Neil Barrett 2017 Menswear

Retailers repeatedly informally report that Neil Barrett is hot-to-trot on the rails right now, but it that hot air? Apparently not: “It’s been our best year since we started,” this softly spoken, deeply consistent designer confirmed backstage before this evening’s show. Squinting at the collection that ensued, you could kind of see the intersections of broader taste across Barrett’s own unwavering practice: He incorporates elements of sport and so-called modernist graphics in luxurious fabrications that have a little overlap with the ironic reclamation of early sportswear. But Barrett doesn’t need Cyrillic, and he isn’t a mimic.

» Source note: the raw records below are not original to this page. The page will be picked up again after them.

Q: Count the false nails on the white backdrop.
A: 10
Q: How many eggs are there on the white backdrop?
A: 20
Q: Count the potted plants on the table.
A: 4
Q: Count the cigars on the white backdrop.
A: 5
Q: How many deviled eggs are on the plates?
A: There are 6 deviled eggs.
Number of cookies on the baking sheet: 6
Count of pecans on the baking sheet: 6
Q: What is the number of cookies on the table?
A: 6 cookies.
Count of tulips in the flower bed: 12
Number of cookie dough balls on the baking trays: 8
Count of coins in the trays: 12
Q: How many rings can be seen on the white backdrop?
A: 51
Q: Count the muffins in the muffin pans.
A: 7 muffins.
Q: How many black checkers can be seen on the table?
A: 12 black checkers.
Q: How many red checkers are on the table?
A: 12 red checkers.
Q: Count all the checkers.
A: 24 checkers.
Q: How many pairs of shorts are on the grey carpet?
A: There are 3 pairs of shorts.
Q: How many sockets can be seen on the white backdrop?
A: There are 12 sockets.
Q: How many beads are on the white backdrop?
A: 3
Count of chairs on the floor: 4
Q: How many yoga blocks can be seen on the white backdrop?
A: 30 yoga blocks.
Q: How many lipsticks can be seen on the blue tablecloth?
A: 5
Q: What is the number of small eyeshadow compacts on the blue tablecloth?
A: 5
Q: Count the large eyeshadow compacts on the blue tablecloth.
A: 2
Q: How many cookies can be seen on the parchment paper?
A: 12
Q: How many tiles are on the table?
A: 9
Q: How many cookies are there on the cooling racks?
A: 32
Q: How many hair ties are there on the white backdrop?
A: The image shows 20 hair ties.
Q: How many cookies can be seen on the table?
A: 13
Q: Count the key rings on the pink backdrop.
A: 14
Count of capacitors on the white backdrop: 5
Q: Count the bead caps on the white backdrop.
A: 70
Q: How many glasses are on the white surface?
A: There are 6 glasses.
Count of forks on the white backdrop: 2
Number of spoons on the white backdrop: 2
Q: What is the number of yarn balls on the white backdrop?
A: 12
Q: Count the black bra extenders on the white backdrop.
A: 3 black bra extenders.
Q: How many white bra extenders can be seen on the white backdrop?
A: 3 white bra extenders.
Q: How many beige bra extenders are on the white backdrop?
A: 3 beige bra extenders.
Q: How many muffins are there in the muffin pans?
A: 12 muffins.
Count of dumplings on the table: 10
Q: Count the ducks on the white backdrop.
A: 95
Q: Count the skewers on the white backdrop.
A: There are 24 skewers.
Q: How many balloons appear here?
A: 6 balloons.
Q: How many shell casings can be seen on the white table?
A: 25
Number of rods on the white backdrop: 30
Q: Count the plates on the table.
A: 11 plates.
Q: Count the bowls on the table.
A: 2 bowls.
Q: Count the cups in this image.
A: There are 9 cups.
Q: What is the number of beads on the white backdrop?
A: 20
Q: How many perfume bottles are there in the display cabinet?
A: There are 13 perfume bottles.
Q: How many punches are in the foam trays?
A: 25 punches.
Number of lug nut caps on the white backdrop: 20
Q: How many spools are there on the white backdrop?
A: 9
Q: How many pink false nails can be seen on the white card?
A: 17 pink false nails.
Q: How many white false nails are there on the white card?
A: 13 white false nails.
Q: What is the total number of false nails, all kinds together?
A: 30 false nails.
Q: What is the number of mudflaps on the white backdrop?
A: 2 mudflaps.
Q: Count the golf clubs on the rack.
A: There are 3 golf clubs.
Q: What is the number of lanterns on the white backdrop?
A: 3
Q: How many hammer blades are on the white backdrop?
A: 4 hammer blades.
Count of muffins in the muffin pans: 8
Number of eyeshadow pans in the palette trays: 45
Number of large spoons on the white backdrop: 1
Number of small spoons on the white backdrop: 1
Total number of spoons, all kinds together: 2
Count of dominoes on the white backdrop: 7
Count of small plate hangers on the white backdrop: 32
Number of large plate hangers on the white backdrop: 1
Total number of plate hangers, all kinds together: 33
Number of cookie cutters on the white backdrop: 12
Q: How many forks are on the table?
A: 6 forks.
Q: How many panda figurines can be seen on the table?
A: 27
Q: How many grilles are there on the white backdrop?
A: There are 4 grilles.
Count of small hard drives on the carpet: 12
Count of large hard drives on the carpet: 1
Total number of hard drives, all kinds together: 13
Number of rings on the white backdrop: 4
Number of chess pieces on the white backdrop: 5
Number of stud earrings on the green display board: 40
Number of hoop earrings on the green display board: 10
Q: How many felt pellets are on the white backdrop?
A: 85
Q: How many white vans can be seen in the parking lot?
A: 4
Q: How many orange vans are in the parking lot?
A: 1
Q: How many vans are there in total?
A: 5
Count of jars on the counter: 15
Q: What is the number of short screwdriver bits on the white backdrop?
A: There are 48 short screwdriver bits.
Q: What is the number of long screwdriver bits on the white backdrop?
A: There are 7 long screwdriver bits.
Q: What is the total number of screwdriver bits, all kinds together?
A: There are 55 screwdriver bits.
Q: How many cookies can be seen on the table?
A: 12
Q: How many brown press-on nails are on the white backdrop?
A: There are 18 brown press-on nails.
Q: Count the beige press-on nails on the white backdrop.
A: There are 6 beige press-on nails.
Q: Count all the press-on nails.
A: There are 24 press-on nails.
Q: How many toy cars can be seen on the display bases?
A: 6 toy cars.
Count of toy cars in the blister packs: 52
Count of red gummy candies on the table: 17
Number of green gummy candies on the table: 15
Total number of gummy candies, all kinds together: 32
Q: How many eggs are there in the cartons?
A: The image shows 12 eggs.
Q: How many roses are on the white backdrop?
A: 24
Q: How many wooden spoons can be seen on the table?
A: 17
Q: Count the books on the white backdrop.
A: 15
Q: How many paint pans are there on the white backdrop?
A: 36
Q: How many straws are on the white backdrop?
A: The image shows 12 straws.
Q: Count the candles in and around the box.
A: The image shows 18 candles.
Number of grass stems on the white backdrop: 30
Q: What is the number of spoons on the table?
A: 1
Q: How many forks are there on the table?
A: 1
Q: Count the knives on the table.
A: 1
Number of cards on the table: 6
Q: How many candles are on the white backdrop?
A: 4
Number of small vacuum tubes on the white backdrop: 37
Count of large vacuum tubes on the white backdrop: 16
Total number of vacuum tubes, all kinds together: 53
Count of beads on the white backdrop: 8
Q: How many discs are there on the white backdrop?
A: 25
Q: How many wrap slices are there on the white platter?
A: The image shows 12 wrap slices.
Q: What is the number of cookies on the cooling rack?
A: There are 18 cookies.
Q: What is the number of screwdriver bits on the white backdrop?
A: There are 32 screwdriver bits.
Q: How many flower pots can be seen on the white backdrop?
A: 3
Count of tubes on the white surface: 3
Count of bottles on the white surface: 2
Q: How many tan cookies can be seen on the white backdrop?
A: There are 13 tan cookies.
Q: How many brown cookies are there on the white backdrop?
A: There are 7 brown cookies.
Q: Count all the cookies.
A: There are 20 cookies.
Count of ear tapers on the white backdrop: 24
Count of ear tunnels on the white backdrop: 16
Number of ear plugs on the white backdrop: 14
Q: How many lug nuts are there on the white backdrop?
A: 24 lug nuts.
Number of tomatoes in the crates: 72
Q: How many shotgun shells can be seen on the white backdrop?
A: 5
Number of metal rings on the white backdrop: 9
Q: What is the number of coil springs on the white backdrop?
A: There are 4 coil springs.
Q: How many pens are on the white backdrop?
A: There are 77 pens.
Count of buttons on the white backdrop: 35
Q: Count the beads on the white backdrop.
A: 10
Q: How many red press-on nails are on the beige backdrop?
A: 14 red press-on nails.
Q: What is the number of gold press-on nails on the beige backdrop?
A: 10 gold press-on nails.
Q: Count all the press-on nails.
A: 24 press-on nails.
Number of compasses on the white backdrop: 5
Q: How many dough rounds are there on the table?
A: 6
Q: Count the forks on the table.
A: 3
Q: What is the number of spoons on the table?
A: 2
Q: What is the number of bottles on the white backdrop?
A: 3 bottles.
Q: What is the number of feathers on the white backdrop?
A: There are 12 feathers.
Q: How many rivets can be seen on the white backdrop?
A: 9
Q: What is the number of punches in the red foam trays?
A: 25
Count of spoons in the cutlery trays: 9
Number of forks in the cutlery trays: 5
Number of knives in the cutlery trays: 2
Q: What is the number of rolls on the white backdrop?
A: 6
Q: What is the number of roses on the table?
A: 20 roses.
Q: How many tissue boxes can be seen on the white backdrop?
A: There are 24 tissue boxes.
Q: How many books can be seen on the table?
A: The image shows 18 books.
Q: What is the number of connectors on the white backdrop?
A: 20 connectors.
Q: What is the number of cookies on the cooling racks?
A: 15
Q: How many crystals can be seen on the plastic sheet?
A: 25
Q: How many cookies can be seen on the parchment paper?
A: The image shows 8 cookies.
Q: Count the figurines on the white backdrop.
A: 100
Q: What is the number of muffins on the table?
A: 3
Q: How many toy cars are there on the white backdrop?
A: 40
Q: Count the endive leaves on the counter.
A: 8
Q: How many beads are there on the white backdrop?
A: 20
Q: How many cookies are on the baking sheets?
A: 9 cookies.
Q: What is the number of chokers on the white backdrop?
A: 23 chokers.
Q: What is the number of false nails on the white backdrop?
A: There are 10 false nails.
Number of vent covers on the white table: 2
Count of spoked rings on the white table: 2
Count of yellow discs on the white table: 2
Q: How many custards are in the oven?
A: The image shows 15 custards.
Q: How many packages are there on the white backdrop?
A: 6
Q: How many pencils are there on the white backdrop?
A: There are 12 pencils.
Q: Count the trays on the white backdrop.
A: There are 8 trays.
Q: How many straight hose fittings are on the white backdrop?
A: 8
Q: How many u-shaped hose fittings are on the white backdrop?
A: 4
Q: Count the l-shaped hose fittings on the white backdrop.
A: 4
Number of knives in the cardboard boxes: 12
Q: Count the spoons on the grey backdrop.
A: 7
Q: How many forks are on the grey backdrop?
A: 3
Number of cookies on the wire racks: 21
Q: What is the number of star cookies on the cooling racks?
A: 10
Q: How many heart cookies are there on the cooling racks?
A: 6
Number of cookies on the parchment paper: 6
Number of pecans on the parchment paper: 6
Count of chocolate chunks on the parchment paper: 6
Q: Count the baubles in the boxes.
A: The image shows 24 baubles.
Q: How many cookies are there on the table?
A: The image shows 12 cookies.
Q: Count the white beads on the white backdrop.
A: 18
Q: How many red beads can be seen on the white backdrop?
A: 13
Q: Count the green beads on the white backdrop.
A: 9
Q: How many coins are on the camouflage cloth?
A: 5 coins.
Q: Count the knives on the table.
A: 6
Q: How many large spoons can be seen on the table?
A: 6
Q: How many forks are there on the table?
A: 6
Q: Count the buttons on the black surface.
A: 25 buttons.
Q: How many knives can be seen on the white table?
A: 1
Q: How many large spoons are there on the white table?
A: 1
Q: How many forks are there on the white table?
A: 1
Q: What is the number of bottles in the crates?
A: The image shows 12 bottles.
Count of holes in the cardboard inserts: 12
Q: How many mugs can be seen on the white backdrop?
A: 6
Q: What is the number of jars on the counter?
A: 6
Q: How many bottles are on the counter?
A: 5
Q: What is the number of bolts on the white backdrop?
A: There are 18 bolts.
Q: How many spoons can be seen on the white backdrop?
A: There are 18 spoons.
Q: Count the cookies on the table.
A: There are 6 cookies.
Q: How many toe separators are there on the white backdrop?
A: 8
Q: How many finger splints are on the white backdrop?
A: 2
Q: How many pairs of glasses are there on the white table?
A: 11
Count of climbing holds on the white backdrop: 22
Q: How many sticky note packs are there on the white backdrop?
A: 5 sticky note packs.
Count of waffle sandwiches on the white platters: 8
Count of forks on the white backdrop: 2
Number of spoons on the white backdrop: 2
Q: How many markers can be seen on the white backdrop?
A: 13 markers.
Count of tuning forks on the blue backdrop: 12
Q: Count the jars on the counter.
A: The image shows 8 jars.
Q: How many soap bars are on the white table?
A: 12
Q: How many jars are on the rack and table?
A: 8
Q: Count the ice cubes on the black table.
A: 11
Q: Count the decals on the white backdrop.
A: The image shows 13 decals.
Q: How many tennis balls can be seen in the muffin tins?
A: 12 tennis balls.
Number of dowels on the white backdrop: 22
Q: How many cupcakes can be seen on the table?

Today’s brown-heavy, blue and orange–strafed offering was, Barrett winningly revealed, informed by the clothes worn in the American TV shows he’d watched in the UK as a kid. So the opening group of brown blousons and chore coats in calf and suede tipped a wink to the mighty wardrobes of Starsky & Hutch and Knight Rider. Military shirting with sideways-obtuse buttoning details on the arms and a slightly boxy cut seemed more ’80s navy blockbuster—Top Gun, of course. The sources also dug deep into ’80s sportswear in the knit graphics.

So that was the backdrop. Barrett’s processing of it—“always reinterpreted and reinvented, but never revived”—was to take his seriously masculine templates and apply that reinvention via intarsia inserts and marquetry that traced out a variation of his oft touched-on diagonal graphics. The forensic exactitude to Barrett’s delivery generates a warming friction with the putatively relaxed genre of clothing he tends to examine. Said Barrett: “I take it step by step. I don’t really hype myself. I let other people talk.” As we all should.